**What the exercise asks:**
Omit pictures and quote the listing below line by line, from its start through the line that holds "Криптовалюты. Золото цифрового века.".

**Given data:**
● ● ●

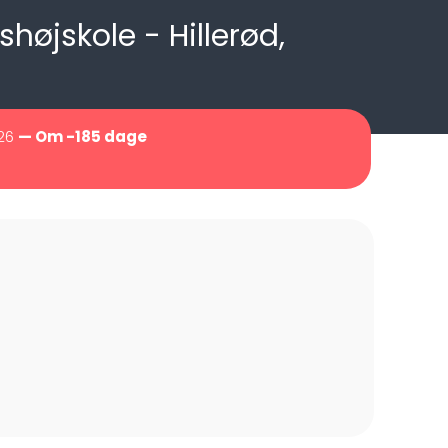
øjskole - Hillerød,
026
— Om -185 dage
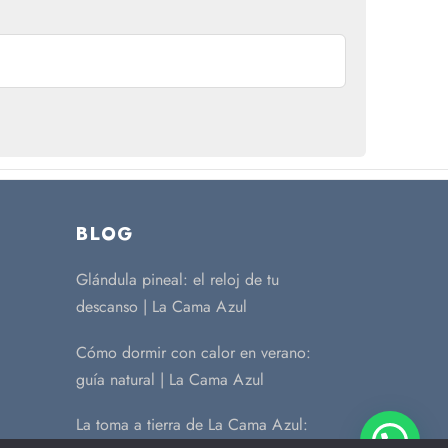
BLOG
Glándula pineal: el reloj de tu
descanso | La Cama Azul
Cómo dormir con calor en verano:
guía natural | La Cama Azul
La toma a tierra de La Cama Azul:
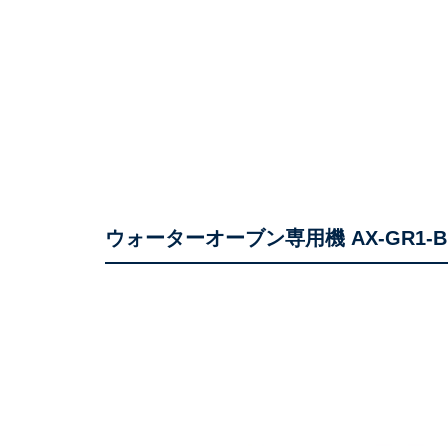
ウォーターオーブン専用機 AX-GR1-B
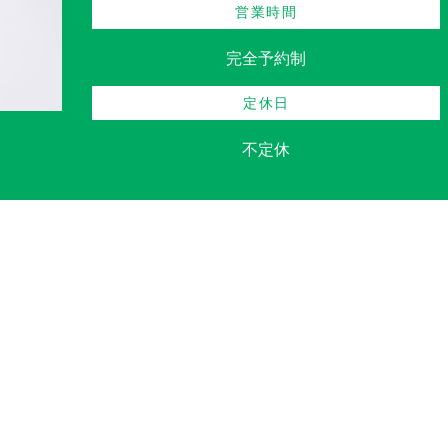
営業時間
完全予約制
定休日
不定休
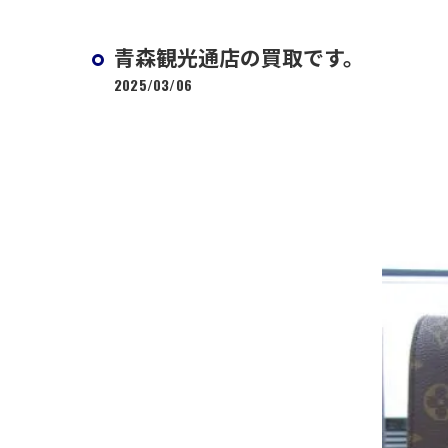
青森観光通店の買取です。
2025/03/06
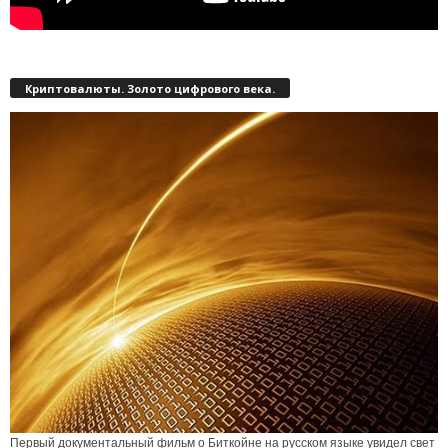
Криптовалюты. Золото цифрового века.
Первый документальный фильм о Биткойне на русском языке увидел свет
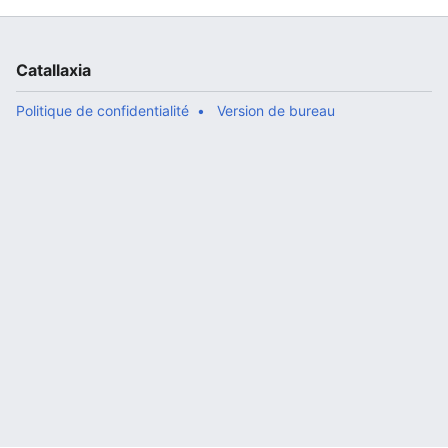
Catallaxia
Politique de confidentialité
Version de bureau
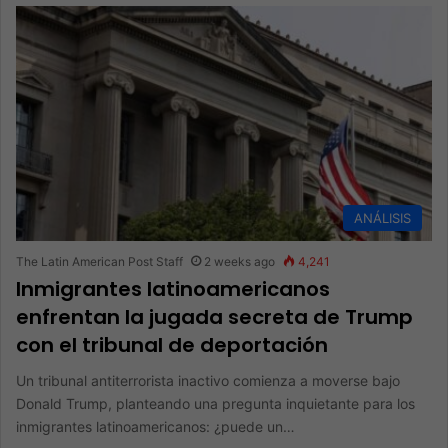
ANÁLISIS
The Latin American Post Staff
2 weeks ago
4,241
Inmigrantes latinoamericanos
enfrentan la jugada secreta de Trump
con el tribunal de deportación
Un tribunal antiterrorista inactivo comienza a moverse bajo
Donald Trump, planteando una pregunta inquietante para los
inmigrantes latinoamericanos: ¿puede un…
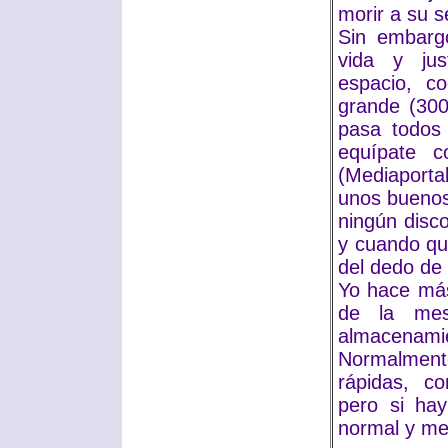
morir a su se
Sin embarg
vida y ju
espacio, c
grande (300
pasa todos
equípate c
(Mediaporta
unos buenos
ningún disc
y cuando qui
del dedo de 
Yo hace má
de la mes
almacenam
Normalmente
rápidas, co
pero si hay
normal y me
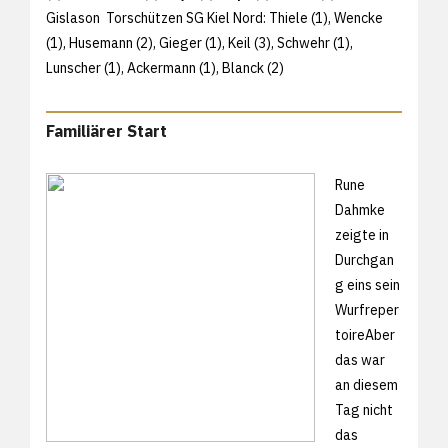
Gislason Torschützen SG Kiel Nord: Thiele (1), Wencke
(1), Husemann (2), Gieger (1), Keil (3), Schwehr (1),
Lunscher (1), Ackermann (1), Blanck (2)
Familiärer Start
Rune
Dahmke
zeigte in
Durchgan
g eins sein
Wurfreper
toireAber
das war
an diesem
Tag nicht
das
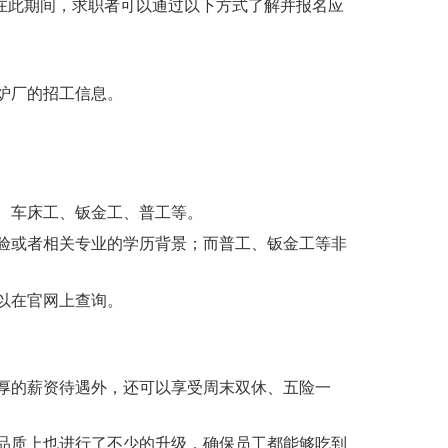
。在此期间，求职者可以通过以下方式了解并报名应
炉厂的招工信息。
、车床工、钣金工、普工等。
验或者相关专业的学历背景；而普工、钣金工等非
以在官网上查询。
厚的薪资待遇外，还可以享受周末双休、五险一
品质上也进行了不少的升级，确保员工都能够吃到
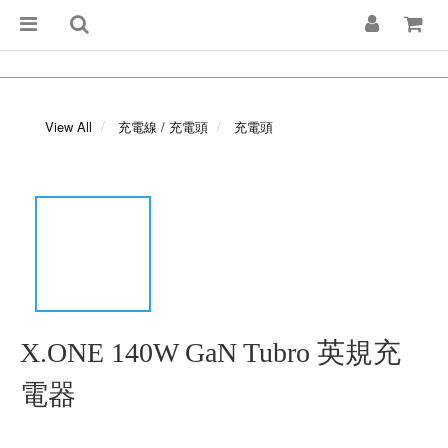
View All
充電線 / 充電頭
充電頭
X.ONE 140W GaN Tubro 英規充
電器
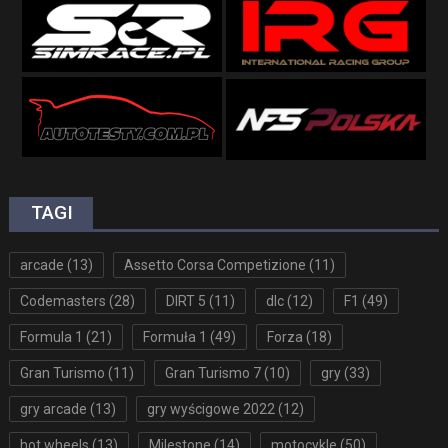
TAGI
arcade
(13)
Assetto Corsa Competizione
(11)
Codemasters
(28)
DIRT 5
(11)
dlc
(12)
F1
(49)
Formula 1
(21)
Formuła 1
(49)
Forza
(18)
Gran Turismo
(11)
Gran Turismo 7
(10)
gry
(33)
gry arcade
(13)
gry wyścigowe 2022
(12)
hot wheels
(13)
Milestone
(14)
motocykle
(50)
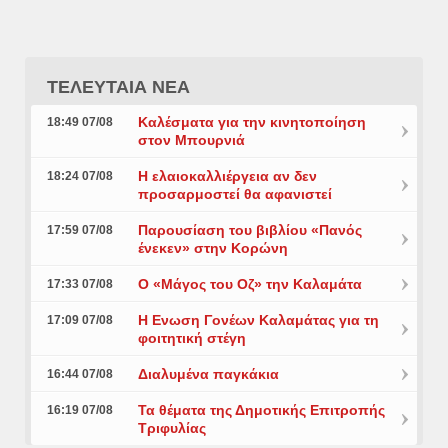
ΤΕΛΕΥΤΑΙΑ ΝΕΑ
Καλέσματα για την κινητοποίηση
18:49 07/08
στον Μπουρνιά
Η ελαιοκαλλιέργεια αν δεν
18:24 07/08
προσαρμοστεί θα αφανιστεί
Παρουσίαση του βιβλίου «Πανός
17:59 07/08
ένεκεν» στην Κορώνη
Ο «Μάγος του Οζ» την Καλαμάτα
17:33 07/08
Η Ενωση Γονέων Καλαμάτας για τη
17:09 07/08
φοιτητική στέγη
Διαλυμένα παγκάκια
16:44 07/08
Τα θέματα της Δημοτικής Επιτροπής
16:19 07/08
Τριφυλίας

● ● ●

**Completed task:**
øjskole - Hillerød,
026
— Om -185 dage
BLOG
Glándula pineal: el reloj de tu
descanso | La Cama Azul
Cómo dormir con calor en verano:
guía natural | La Cama Azul
La toma a tierra de La Cama Azul:
ウォーターオーブン専用機 AX-GR1-B
営業時間
完全予約制
定休日
不定休
青森観光通店の買取です。
2025/03/06
Криптовалюты. Золото цифрового века.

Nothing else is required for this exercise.